Taking the line with "pyautogui.moveTo(410, 450)" as the first, copy every line through the end of the records below exactly. Do not include pictures.

########################################

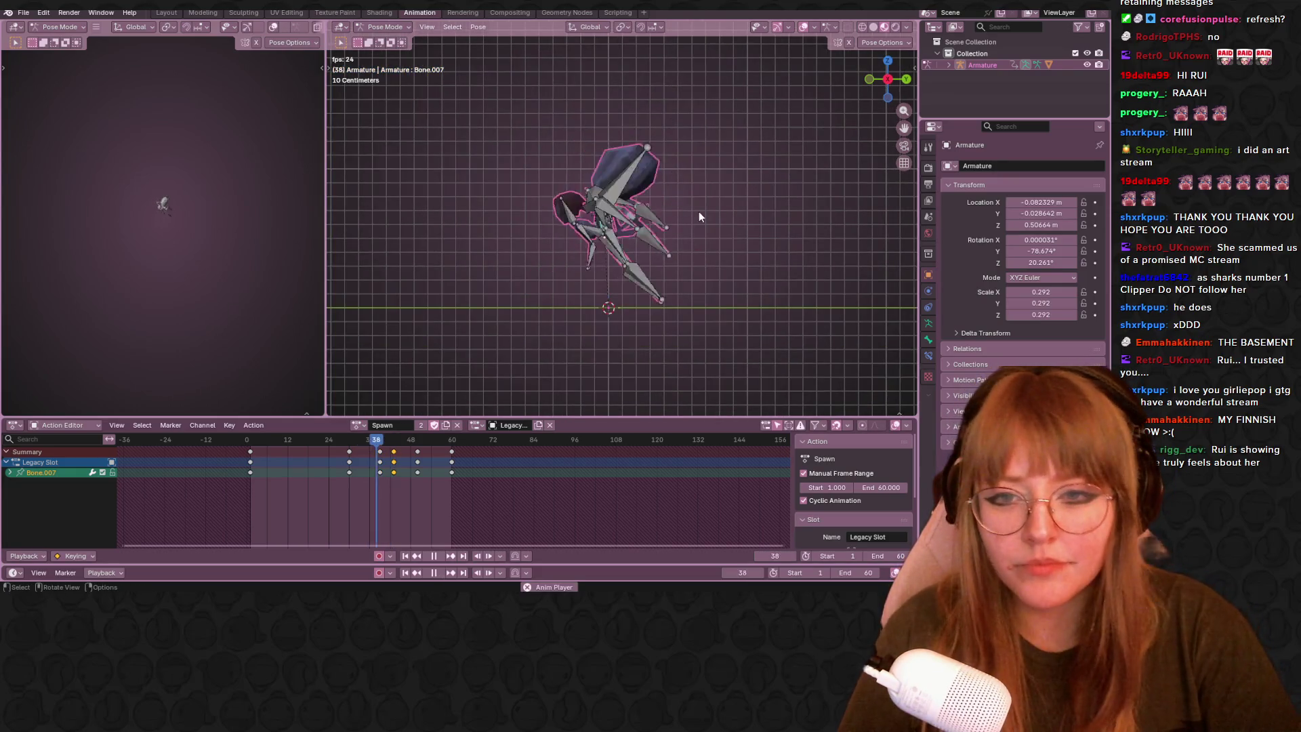
pyautogui.click(422, 458)
pyautogui.moveTo(435, 436)
pyautogui.mouseDown()
pyautogui.moveTo(393, 443)
pyautogui.moveTo(410, 450)
pyautogui.moveTo(372, 438)
pyautogui.mouseUp()
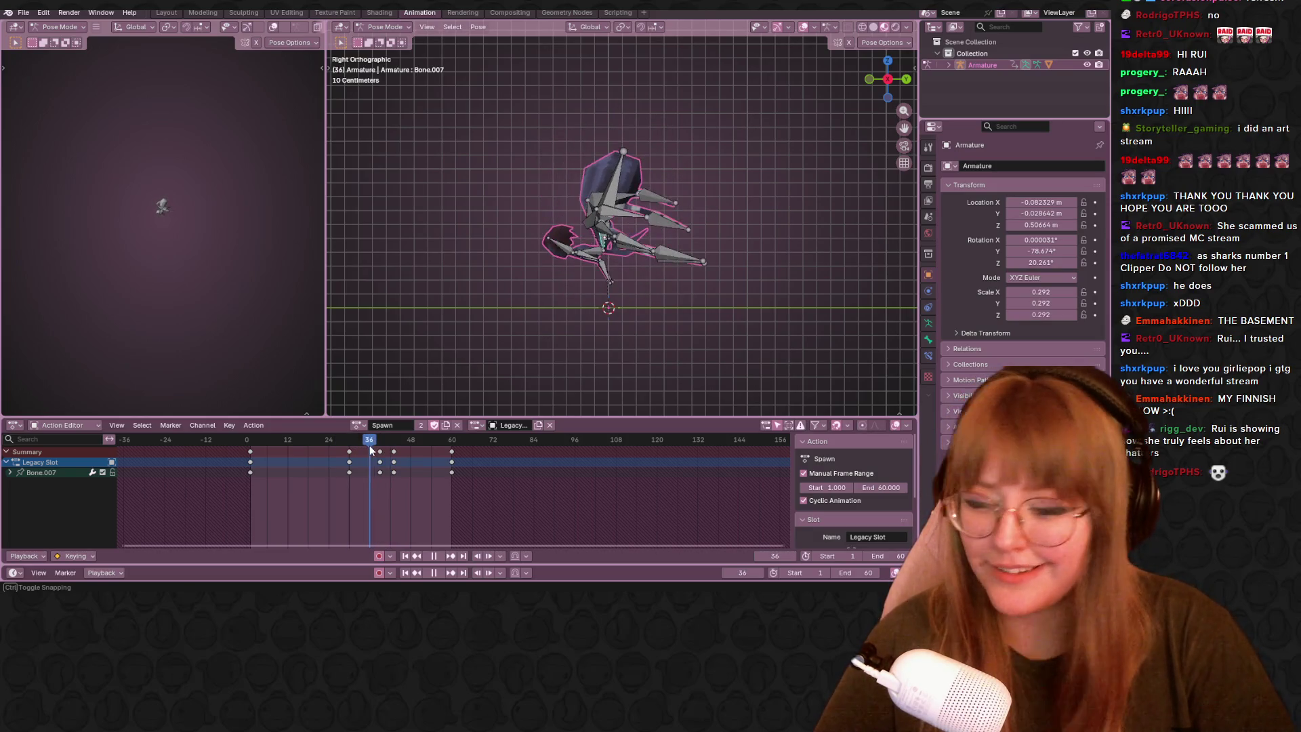
pyautogui.moveTo(374, 438)
pyautogui.mouseDown()
pyautogui.moveTo(354, 448)
pyautogui.moveTo(388, 439)
pyautogui.moveTo(363, 435)
pyautogui.mouseUp()
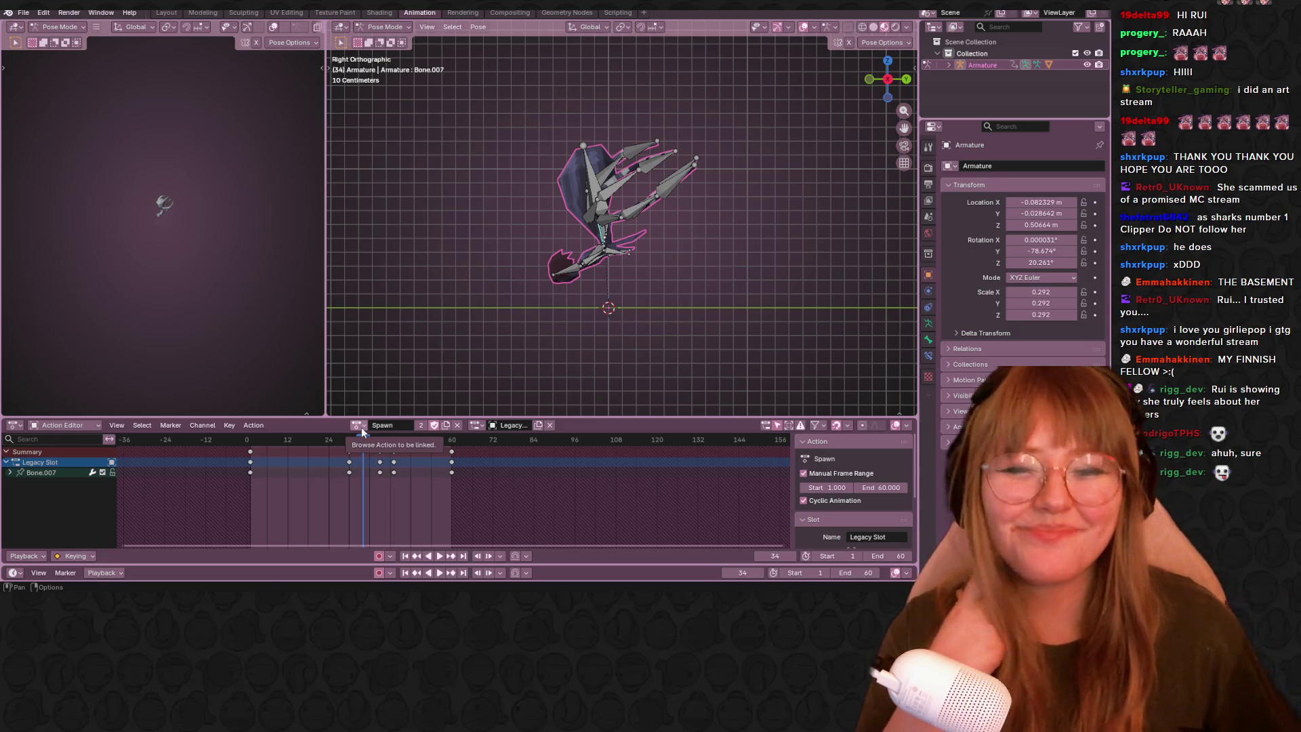
pyautogui.click(928, 338)
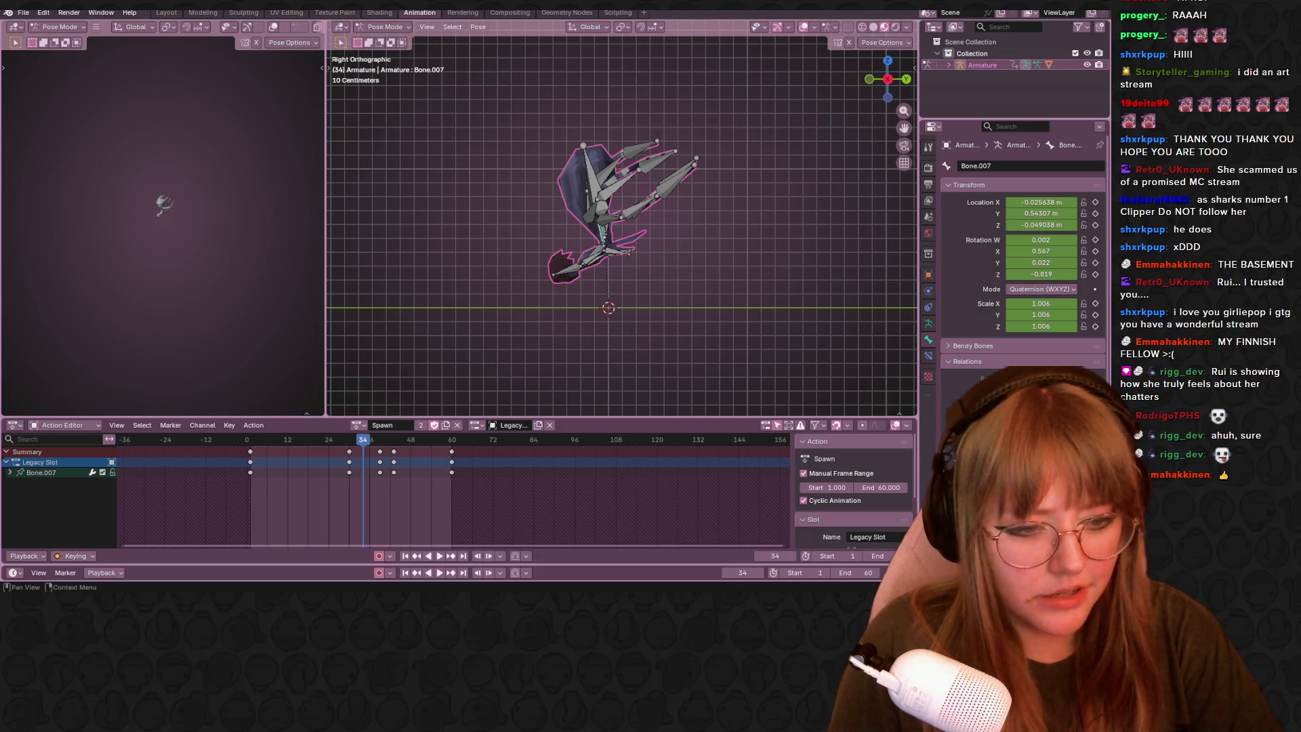
pyautogui.moveTo(650, 214)
pyautogui.mouseDown(button='middle')
pyautogui.moveTo(753, 216)
pyautogui.moveTo(651, 244)
pyautogui.mouseUp(button='middle')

########################################

• [Exercise response]
pyautogui.moveTo(410, 450)
pyautogui.moveTo(372, 438)
pyautogui.mouseUp()
pyautogui.moveTo(374, 438)
pyautogui.mouseDown()
pyautogui.moveTo(354, 448)
pyautogui.moveTo(388, 439)
pyautogui.moveTo(363, 435)
pyautogui.mouseUp()
pyautogui.click(928, 338)
pyautogui.moveTo(650, 214)
pyautogui.mouseDown(button='middle')
pyautogui.moveTo(753, 216)
pyautogui.moveTo(651, 244)
pyautogui.mouseUp(button='middle')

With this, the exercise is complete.